I am an avid reader of themilitantbaker who is a Body Love/Fat Acceptance advocate. I struggle daily with the way I look - specifically my weight. I am not thin. Hah. It is still hard for me to admit that I am fat. I want so badly to delete that sentence. I want to delete this whole post.
I am not happy with my weight. I am even more unhappy since I started this combating hypothyroidism journey. The first 2 medications eliminated my appetite but I experienced edema (swelling) of my feet - I couldn't wear my own shoes and I was moody and exhausted. Third medication is effecting my moods greatly and not effecting my appetite at all. Not as much edema but some on some days and not at all on others.
I haven't ran or worked out or done any exercise in probably 2 weeks (excluding one week of sickness).
I am so tired. I am tired of fighting how I feel. I want to feel beautiful. I want to not care anymore. I want to worry about my health and not how my ass looks in a skirt. I want to be more concerned that over the past week, I now get tired going up the damn stairs.
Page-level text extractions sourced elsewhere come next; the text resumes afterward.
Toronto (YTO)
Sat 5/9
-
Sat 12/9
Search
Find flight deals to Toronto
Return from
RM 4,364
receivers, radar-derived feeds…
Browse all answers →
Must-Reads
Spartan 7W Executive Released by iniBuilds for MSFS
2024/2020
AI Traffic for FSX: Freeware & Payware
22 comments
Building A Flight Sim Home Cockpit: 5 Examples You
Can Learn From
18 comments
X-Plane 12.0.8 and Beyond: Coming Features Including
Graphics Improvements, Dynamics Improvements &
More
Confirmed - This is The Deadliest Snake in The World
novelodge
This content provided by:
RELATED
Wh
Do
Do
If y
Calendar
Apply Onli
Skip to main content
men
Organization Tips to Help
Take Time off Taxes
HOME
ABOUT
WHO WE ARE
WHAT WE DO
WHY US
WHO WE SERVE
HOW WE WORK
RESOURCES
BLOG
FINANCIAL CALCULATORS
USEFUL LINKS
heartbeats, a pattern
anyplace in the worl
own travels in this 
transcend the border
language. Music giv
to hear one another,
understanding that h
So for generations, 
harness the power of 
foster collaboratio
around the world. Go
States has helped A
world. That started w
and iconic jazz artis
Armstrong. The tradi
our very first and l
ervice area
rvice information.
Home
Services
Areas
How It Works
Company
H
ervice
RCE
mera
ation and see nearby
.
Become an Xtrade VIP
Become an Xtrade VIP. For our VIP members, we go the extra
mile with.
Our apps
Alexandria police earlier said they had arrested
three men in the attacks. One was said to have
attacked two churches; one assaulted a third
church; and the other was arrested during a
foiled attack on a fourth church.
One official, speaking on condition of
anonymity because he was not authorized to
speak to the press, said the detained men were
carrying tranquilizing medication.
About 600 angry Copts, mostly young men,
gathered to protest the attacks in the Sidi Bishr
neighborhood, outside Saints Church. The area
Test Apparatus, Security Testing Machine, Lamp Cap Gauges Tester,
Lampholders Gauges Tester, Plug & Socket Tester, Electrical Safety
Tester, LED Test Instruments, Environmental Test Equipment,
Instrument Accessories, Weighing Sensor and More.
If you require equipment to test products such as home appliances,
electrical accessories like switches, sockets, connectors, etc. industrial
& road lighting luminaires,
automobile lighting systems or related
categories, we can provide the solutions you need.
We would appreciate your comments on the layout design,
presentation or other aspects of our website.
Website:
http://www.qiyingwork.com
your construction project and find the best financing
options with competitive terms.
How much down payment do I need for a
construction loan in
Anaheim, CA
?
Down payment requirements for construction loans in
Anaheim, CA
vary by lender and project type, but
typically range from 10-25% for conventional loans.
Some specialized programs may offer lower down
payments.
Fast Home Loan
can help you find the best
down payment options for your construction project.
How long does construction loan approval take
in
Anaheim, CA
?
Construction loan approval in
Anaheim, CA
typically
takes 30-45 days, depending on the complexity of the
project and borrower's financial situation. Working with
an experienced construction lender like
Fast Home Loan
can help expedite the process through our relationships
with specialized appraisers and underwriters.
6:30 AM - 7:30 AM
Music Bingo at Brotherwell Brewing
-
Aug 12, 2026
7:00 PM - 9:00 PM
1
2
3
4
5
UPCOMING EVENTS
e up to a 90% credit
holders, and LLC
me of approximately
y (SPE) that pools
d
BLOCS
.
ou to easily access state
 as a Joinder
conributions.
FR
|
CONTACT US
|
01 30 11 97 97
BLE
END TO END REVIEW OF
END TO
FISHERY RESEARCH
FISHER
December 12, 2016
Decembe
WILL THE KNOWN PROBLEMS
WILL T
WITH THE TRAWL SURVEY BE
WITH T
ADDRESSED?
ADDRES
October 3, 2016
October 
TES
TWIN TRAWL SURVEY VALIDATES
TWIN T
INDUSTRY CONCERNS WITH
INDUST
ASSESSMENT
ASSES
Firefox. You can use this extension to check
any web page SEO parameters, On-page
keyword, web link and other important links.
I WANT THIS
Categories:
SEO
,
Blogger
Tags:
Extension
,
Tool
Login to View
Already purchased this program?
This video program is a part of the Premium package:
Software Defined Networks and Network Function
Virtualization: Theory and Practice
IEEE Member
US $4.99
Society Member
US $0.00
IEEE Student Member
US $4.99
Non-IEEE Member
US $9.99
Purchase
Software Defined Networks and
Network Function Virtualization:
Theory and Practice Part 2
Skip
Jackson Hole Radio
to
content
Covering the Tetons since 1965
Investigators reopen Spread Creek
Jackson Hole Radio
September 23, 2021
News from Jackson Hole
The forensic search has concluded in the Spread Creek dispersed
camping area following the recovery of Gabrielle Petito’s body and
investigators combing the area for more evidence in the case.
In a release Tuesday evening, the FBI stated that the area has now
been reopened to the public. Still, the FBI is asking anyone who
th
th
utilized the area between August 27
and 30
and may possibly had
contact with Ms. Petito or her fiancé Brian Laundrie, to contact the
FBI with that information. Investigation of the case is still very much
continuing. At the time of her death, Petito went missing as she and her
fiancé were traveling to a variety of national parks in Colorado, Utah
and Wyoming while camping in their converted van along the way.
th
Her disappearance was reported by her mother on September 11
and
Something is wrong and I don't know how to fix it.
There is so much shame and anger and frustration welling up inside me and I don't know what to do about it.
Please send some thoughts my way. Please send some wishes for good health.
I think part of the problem is that I know I have disordered eating (which I feel like I am misleading if I say I have an eating disorder - even though it is the same thing) on top of genetic bad luck. I feel like I am supposed to be small and compact and if I start taking care of myself then I will get there. And maybe that will happen. At the same time, why do I have to wait to start loving my body until then - or only love that I can potentially be small and compact? I want to love myself in this moment. I want to love myself right now! I can't grow if I hate my body - I can't change.
I recognize that there are a lot of factors relating to my weight - many of which stem from my past, including my rape. I don't like that some people in my life are unable to acknowledge that truth - to recognize that I am not and have not been and was not "okay" and that part of the problem stemmed from the lack of acceptance I had.
But you know what? I am not going to go downstairs and eat ice cream. I am going to go get a few carrots and a slice of pizza. And that is fucking okay.